Back at the condo we made fried squid for special New Year’s Eve appetizers, another Pajaro treat, then we had tacos for New Year’s Eve dinner. We also went down to the beach at sunset as Lela want to get a bunch of photographs of her doing dance moves against the sunset. We got a bunch of good photos!
On New Year’s day we went to the forest of Nisene Marks for a hike. The park is a long, skinny one with a single paved access road going from the entrance to a point several miles deep within the park. The hikes all branch off from this road. There are a bunch of little hikes down near the park entrance, but the big hikes are deep in the park toward the end of the road. The little hikes are good for young families, and we’d done a number of those before, but we had our eyes on a bigger hike deep in the park.
However, we didn’t fully realize the importance of the park’s layout when we started the day. So we didn’t handle the timing optimally: by the time we arrived in the mid-morning there was no more parking at the far end of the road where the big hikes started. So we parked a couple blocks outside the park, in town, which meant hiking the length of the paved road – several miles – before we could even get to an interesting trailhead. Plus, hiking on the road meant being around other hikers, including those who were not into nature and had kids on little bikes and loud radios in their bike baskets. Also, to complicate matters, my boots were falling apart, with the sole coming off like a big flap, and I was worried about fording creeks with my disintegrating boots. So the day did not go as planned. In the end we took a modest hike from the road, then turned back in the early afternoon, which was a bit disappointing.
(However, a few weeks later, using what we’d learned that day, we DID manage to get to the park early enough to park at the end of the raid, and we did manage to do an amazing trail to a waterfall, which was very gratifying and vindicating.)
Once we were out of the park we went to Mentone, David Kinch’s new pizza and pub-Italian restaurant (I just invented that term but it seems appropriate) in Aptos. Mentone had opened right before the pandemic so they’d had to change directions fast in order to survive, so they had switched to just pizza and all take-out. We got there as they opened, and we ordered three pizzas to share, which we took to a nearby city park. The pizzas were AMAZING. Fabulous thin crust, with innovative Neapolitan-Californian toppings. They were great and a huge hit with the entire family. We knew we’d be back!

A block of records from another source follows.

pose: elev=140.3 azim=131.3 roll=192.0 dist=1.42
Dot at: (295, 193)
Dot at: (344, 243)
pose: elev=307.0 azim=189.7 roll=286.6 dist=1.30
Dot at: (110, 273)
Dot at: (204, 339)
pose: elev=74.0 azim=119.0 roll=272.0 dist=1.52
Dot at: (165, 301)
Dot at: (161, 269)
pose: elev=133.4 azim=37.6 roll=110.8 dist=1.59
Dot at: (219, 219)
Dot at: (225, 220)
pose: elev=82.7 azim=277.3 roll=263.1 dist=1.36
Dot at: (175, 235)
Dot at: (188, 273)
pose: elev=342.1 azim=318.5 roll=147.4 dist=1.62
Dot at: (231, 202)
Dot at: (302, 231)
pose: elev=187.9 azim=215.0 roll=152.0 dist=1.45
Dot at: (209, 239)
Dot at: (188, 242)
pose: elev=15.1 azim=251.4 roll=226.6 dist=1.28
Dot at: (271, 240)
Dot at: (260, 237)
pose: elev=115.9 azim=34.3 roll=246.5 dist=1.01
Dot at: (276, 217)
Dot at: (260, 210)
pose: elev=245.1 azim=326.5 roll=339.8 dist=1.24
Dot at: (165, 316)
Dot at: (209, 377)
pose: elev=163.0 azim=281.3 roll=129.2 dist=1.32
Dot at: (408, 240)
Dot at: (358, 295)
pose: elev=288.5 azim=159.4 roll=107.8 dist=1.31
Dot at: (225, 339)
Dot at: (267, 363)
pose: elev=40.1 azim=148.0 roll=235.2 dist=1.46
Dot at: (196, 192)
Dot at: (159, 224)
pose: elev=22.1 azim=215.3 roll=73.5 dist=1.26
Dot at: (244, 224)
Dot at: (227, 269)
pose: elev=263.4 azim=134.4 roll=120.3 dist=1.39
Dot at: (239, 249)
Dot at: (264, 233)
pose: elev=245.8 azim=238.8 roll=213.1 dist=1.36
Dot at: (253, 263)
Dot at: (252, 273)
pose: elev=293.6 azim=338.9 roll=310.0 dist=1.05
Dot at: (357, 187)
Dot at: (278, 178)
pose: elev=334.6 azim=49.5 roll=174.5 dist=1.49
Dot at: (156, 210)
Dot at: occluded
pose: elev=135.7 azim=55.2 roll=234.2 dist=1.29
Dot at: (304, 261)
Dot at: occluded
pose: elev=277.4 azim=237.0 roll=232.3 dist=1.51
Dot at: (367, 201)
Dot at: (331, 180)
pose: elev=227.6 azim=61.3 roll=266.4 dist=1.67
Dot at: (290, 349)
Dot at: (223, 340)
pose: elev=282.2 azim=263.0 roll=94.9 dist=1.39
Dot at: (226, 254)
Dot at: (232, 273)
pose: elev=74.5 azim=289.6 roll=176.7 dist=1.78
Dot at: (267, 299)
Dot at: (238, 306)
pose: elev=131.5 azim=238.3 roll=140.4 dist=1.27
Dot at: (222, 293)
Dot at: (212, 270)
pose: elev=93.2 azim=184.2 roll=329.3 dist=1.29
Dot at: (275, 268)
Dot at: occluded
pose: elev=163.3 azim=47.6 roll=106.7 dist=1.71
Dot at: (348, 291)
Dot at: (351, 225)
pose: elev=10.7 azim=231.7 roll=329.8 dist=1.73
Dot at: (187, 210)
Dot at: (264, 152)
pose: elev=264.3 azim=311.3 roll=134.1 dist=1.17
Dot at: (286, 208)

On our last day, January 2nd, we had an easier day. The weather had turned on us, and we’d done most of the hikes we could think of, and we were pretty wiped out after hiking every day for five straight days. So we worked on the Milenium Falcon, and baked chocolate chip cookies in the afternoon, and had platters of nachos for dinner. It was a good day!
Then on January 3rd, we came home! It had felt really good to get out of our routine and out of the house. We spent five great days hiking together on beautiful trails and getting physically tired outside, and eating fun foods and putting together Legos and making cookies. It was a great vacation!